◆ Task data ◆
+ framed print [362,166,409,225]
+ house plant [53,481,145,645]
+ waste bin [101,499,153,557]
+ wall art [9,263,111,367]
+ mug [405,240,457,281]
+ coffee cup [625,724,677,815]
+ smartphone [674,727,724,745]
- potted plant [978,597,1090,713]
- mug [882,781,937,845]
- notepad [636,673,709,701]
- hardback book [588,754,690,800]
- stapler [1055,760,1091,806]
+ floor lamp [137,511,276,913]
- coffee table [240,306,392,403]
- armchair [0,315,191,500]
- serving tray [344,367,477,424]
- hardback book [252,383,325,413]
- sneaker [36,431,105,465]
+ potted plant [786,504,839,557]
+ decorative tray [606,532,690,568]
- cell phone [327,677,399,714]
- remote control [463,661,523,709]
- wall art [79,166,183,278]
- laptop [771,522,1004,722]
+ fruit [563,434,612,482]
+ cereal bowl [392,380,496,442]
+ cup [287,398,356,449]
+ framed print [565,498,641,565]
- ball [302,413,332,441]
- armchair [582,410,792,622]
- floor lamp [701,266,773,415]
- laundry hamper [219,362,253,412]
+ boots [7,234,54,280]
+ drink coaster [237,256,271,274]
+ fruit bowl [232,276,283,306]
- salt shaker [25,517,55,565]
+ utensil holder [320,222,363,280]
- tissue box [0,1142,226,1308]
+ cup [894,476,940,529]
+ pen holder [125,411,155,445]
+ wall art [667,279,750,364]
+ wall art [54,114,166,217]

◆ Work request ◆
Set down each record again, exactly as written.

◆ Written answer ◆
+ framed print [362,166,409,225]
+ house plant [53,481,145,645]
+ waste bin [101,499,153,557]
+ wall art [9,263,111,367]
+ mug [405,240,457,281]
+ coffee cup [625,724,677,815]
+ smartphone [674,727,724,745]
- potted plant [978,597,1090,713]
- mug [882,781,937,845]
- notepad [636,673,709,701]
- hardback book [588,754,690,800]
- stapler [1055,760,1091,806]
+ floor lamp [137,511,276,913]
- coffee table [240,306,392,403]
- armchair [0,315,191,500]
- serving tray [344,367,477,424]
- hardback book [252,383,325,413]
- sneaker [36,431,105,465]
+ potted plant [786,504,839,557]
+ decorative tray [606,532,690,568]
- cell phone [327,677,399,714]
- remote control [463,661,523,709]
- wall art [79,166,183,278]
- laptop [771,522,1004,722]
+ fruit [563,434,612,482]
+ cereal bowl [392,380,496,442]
+ cup [287,398,356,449]
+ framed print [565,498,641,565]
- ball [302,413,332,441]
- armchair [582,410,792,622]
- floor lamp [701,266,773,415]
- laundry hamper [219,362,253,412]
+ boots [7,234,54,280]
+ drink coaster [237,256,271,274]
+ fruit bowl [232,276,283,306]
- salt shaker [25,517,55,565]
+ utensil holder [320,222,363,280]
- tissue box [0,1142,226,1308]
+ cup [894,476,940,529]
+ pen holder [125,411,155,445]
+ wall art [667,279,750,364]
+ wall art [54,114,166,217]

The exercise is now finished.